Document layout analysis data
# # # #

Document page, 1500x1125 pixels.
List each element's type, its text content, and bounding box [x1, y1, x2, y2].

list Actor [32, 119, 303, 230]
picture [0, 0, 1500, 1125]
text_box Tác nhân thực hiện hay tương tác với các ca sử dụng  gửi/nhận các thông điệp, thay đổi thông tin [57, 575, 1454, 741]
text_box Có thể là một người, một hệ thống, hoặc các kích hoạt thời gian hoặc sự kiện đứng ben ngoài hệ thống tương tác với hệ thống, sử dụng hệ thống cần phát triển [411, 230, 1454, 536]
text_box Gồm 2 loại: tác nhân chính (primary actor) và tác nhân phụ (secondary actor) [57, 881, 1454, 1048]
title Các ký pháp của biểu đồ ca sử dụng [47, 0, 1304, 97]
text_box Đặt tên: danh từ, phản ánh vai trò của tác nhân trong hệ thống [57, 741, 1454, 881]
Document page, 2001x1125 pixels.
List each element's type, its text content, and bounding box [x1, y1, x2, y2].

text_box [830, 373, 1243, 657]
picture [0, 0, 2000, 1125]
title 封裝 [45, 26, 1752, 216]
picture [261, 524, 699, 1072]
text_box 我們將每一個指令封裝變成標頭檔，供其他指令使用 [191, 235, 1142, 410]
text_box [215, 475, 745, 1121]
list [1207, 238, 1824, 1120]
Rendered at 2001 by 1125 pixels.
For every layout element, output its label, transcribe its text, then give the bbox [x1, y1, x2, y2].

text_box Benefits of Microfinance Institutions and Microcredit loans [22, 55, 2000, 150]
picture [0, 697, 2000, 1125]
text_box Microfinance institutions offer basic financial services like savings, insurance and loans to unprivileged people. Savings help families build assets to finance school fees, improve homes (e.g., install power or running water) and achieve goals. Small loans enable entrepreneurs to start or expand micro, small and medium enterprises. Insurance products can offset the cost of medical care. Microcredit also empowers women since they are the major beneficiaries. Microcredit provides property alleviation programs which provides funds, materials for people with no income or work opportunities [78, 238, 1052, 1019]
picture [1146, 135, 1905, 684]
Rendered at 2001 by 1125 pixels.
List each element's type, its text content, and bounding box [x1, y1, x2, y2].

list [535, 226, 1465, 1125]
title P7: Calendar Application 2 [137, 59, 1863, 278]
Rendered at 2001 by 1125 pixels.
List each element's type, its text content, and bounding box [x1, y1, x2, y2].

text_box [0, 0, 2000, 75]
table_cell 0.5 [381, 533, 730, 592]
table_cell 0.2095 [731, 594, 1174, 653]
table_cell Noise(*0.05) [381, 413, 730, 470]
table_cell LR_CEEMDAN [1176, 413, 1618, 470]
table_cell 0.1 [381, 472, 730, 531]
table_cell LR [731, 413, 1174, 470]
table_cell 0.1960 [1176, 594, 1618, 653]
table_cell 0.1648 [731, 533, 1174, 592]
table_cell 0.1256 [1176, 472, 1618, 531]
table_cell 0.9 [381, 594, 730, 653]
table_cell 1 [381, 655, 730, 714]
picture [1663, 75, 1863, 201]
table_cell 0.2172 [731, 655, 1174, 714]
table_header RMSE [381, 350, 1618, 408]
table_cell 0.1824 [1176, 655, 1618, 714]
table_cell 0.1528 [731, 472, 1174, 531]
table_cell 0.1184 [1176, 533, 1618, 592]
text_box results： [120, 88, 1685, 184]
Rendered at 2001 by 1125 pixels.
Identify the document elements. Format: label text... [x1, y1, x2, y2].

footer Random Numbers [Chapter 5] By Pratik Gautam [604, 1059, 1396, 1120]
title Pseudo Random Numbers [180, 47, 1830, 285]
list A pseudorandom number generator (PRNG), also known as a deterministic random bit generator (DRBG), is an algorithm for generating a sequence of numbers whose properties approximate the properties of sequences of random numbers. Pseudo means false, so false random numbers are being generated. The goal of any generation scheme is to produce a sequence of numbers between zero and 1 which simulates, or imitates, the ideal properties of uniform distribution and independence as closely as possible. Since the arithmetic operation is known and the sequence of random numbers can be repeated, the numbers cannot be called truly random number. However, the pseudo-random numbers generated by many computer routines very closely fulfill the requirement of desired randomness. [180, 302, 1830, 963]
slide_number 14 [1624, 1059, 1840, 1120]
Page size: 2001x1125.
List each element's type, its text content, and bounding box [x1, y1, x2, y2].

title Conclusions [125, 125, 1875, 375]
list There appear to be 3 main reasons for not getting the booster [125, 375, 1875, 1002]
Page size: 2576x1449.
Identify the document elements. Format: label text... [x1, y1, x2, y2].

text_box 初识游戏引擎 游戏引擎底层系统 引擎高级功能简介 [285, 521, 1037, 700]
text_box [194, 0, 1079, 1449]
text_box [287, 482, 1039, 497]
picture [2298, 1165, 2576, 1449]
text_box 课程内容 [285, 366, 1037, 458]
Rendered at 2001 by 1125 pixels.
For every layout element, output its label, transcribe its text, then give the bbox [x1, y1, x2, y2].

# # # #

» What the task requires:
Give the number of lines above containing the word "size", with no other text.

» Response:
2